Bom dia everyone. My wife and I are planning our move to Portugal from the USA in April 2023. We will be in Portugal on a scouting trip in October 2022. My wife is an EU citizen (with a Germany passport), I am an American citizen. Does anyone have recent experience applying for an getting a NIF in Portugal? Is it possible to do this on a scouting trip even before you move there? Did you do it on your own or did you hire someone to assist you? Any suggestions or things to be mindful of, avoid, or be sure we do? Muito obrigado, Jose


----------



## hktoportugal (Feb 25, 2019)

Hey Jose... In order to obtain a NIF you need to have an EU address, which I guess you don´t have. The other route is getting a fiscal representative involved to obtain a NIF for you.
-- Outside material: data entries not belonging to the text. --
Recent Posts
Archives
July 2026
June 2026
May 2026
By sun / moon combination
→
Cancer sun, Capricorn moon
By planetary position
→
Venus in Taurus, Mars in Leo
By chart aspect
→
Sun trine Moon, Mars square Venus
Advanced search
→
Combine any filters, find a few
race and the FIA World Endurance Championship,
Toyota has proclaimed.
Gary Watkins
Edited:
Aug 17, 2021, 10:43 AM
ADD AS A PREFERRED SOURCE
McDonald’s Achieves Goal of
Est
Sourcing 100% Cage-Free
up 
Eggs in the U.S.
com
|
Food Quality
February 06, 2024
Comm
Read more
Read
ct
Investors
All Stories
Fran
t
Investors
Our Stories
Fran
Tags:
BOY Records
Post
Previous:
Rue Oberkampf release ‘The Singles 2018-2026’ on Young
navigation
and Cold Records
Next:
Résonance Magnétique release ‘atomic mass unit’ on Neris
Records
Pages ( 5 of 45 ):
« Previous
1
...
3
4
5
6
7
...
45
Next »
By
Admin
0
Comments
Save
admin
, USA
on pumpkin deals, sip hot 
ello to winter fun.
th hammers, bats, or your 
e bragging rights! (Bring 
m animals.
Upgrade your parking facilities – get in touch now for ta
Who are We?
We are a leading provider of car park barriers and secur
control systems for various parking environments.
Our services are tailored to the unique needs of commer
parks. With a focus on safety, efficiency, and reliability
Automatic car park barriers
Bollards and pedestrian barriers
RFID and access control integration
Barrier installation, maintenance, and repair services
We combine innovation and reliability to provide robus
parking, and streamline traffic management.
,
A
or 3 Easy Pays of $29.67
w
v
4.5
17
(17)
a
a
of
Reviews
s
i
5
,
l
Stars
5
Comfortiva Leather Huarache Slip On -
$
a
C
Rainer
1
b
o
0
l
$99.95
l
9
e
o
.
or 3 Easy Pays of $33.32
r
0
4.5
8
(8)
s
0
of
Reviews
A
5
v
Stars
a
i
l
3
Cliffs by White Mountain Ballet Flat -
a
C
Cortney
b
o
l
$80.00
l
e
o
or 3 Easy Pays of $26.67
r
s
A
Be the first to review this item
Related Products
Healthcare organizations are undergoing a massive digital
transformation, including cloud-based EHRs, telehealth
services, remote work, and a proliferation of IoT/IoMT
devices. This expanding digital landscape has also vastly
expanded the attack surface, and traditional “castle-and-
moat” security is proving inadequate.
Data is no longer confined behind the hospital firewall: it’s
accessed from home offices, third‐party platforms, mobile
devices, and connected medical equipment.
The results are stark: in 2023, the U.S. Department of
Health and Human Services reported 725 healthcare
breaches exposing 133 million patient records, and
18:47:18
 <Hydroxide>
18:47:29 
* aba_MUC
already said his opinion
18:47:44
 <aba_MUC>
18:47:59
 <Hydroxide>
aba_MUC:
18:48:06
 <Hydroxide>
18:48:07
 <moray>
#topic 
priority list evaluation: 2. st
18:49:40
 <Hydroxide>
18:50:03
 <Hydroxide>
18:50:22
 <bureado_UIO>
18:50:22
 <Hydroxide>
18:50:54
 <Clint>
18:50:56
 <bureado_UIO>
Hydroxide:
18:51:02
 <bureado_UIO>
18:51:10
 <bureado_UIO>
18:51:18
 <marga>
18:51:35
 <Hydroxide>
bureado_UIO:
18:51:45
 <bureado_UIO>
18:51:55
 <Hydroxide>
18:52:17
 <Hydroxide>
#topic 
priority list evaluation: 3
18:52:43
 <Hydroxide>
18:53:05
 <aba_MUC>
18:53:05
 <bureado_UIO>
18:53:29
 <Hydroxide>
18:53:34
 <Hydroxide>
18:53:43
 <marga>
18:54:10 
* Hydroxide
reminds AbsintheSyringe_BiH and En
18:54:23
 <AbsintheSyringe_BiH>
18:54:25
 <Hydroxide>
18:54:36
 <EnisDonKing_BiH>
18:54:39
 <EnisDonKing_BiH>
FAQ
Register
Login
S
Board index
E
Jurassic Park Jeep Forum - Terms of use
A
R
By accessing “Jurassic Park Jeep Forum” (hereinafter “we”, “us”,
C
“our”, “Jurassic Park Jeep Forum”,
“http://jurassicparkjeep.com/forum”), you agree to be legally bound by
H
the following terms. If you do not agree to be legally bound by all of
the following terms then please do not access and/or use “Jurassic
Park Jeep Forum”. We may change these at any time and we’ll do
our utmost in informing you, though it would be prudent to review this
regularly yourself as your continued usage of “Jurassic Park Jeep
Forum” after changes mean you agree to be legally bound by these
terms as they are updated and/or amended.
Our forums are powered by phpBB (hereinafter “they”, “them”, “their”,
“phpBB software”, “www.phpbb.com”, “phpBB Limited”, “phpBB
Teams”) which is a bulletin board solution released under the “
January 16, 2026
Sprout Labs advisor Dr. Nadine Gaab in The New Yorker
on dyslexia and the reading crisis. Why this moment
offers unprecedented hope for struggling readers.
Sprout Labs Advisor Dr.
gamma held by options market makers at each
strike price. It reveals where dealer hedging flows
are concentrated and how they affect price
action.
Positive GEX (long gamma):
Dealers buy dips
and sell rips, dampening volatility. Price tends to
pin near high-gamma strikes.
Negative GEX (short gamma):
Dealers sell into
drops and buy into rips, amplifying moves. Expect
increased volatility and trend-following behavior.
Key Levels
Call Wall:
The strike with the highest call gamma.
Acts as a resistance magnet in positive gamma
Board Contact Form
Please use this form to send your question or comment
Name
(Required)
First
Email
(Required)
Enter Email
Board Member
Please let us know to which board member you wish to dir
A friend of mine from the US did that a few months ago using Eurofinesco (to get his NIF remotely, I believe he paid around 135 Euro per person, fees are on their website). When he came over here (with the NIF he had received through them) he was able to open a bank account with my bank in Porto


----------



## sonia.fernandes (8 mo ago)

Hi Jose. moviinn.com is a 360º approach relocation company based in Portugal. We do take care of NIF, Bank Accounts, Scouting trips, Visas, Housing, etc. Our fees are displayed on our website and you can book a 30 minute courtesy call with us to know more about the process of moving to Portugal and for us to understand your needs and be able to prepare a tailored services' proposal to you. Cheers, Sonia


----------



## Jose Cruz (12 mo ago)

sonia.fernandes said:


> Hi Jose. moviinn.com is a 360º approach relocation company based in Portugal. We do take care of NIF, Bank Accounts, Scouting trips, Visas, Housing, etc. Our fees are displayed on our website and you can book a 30 minute courtesy call with us to know more about the process of moving to Portugal and for us to understand your needs and be able to prepare a tailored services' proposal to you. Cheers, Sonia


Bom dia Sonia, Thank you for your response, I appreciate it. My wife and I will leave for Portugal this Thursday evening and will be in Lisbon for a few days at the beginning and one full day at the end of our trip. I will check your website and see if it would be possible to schedule a complimentary call with you either before we arrive or when we are there in person. Obrigado, Jose


----------